So... let's have it. Feedback/questions/answers? I would like to hear something now, BEFORE I build it, then later when it's too late!

Thanks All.

PS - this will be additional to the Eheim 2028 canister that I'm running.


----------



## skelator (Mar 27, 2012)

sounds well thought out. i made something similar but without all the shutoffs and mines much lower flow. i made 2 actually. the bigger of the 2 is 4"x2' pvc. flat end cap on the bottom. the top has a adapter so i can use a threaded cap. i threaded mine with 1/4npt. my inlet is on the bottom aswell. the water much rise through the media to leave the connector i threaded into the top of the threaded cap. 

im just running 4 liters of denitrate in this one and the other one is basicly the same its just 3" pvc. that has 1 liter of denitrate and 1 1/3 liters of matrix. that extra inch in pipe makes alot of volume difference. my flow rate is pretty low i didnt size my pumps correctly. i didnt take the severity of the flow loss you get when the pump has to push up from the bottom of the tank. i could raise it up but i like it hidden. if this works out real good maybe ill up the pump size and just run the two inline with each other. 

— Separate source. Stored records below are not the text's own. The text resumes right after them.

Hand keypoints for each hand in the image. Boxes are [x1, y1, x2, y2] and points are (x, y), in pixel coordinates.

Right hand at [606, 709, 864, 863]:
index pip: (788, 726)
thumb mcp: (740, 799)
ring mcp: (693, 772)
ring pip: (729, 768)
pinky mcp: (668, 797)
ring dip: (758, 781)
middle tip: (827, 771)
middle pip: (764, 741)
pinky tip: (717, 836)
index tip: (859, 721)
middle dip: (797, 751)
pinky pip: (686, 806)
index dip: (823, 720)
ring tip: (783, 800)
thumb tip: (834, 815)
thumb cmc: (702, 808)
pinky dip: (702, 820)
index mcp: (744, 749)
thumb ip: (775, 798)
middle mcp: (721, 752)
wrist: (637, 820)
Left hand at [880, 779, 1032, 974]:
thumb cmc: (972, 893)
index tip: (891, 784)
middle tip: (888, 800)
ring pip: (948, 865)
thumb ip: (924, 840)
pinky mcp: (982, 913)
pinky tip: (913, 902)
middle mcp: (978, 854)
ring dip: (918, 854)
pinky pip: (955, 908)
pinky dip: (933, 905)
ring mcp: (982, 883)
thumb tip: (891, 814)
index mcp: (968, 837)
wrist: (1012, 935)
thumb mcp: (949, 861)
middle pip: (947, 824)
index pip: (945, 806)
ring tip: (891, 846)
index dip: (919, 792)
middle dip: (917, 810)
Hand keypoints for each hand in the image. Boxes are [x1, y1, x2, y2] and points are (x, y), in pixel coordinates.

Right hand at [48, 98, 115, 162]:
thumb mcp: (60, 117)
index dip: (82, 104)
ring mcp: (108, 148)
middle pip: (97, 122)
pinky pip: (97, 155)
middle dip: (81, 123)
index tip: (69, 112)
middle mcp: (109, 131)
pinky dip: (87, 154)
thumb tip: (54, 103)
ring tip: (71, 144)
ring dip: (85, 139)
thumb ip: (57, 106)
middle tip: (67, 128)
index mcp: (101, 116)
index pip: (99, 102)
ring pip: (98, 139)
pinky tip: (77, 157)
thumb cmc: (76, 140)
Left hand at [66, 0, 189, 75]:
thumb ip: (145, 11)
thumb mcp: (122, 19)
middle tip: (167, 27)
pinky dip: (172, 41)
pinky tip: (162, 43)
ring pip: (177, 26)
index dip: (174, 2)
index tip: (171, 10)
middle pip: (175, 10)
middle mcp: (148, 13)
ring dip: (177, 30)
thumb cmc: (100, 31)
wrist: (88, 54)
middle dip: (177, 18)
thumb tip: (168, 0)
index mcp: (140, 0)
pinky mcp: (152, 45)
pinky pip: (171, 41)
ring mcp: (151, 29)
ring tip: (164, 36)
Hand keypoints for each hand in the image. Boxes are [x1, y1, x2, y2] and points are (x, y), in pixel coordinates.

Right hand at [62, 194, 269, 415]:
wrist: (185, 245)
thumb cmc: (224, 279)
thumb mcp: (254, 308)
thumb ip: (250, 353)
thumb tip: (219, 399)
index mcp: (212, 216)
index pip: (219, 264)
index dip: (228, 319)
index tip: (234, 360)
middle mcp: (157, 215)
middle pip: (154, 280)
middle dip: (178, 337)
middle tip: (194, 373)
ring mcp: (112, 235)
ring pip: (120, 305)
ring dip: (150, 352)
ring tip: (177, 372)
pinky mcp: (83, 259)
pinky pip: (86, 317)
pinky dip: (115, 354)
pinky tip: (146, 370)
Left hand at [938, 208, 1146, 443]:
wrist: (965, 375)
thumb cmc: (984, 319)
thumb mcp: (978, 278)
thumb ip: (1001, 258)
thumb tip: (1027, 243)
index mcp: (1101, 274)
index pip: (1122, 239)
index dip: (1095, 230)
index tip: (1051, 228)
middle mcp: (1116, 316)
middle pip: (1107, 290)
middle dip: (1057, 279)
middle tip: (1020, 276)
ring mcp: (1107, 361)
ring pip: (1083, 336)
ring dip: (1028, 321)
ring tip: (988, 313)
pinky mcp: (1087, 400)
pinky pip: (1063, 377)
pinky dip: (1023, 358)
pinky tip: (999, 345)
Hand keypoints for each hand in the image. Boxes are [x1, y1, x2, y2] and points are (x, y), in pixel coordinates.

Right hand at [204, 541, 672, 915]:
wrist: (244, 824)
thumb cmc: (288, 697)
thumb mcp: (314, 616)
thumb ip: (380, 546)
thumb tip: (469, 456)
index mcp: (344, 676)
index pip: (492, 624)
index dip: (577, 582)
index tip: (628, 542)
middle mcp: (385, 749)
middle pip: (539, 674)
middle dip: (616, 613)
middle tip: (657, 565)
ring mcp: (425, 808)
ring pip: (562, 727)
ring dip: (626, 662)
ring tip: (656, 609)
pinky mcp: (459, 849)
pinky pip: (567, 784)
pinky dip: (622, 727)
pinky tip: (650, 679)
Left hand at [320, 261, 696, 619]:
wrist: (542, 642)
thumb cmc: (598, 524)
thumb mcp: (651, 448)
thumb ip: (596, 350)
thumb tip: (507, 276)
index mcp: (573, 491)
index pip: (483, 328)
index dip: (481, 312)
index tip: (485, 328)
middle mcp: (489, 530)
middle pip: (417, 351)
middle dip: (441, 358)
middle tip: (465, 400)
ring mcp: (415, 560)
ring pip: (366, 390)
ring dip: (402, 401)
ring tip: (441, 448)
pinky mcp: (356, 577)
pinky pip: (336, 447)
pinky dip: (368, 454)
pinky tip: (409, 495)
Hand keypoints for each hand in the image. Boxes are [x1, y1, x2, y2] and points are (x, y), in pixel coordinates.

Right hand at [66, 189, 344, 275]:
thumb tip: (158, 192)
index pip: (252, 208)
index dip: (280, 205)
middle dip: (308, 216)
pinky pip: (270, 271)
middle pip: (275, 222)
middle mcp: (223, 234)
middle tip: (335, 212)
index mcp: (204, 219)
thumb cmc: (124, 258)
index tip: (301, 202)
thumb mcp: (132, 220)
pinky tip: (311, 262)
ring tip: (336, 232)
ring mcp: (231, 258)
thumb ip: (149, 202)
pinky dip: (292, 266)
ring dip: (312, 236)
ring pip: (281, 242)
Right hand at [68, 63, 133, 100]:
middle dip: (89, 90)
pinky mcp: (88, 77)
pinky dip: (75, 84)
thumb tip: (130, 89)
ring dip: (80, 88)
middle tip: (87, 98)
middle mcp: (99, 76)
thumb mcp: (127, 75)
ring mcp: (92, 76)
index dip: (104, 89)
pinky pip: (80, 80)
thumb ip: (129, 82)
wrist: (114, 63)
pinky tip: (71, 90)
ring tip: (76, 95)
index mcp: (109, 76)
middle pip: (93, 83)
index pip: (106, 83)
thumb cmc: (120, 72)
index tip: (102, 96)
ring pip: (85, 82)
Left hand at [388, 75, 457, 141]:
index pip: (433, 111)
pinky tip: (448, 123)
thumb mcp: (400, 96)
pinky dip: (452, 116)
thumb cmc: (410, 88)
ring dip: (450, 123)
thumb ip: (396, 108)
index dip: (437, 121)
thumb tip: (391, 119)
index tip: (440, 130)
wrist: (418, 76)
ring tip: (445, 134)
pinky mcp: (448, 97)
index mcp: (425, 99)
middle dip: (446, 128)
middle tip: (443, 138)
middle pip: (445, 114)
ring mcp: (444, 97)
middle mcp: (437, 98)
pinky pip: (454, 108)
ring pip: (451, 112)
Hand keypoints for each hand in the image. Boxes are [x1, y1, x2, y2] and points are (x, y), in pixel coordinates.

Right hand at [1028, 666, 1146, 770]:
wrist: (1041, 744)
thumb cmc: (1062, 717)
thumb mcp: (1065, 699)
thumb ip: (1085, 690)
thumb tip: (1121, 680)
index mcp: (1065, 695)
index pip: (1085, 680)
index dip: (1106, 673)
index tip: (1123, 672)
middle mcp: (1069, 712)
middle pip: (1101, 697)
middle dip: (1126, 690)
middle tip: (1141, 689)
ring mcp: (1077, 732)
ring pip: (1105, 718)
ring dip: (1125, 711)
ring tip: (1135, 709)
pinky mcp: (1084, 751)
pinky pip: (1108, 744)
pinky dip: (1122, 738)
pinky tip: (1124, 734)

i thought of using sand at first but i was worried it wouldnt flow well at all. i originally used aquarium gravel as media. it was used gravel and i think that screwed everything up as my nitrites and nitrates we off the chart in my effluent.

my small one only gets about 7.5gph i gotta tweek the tubing it needs to be changed. the bigger one isnt much better its only 10gph.


----------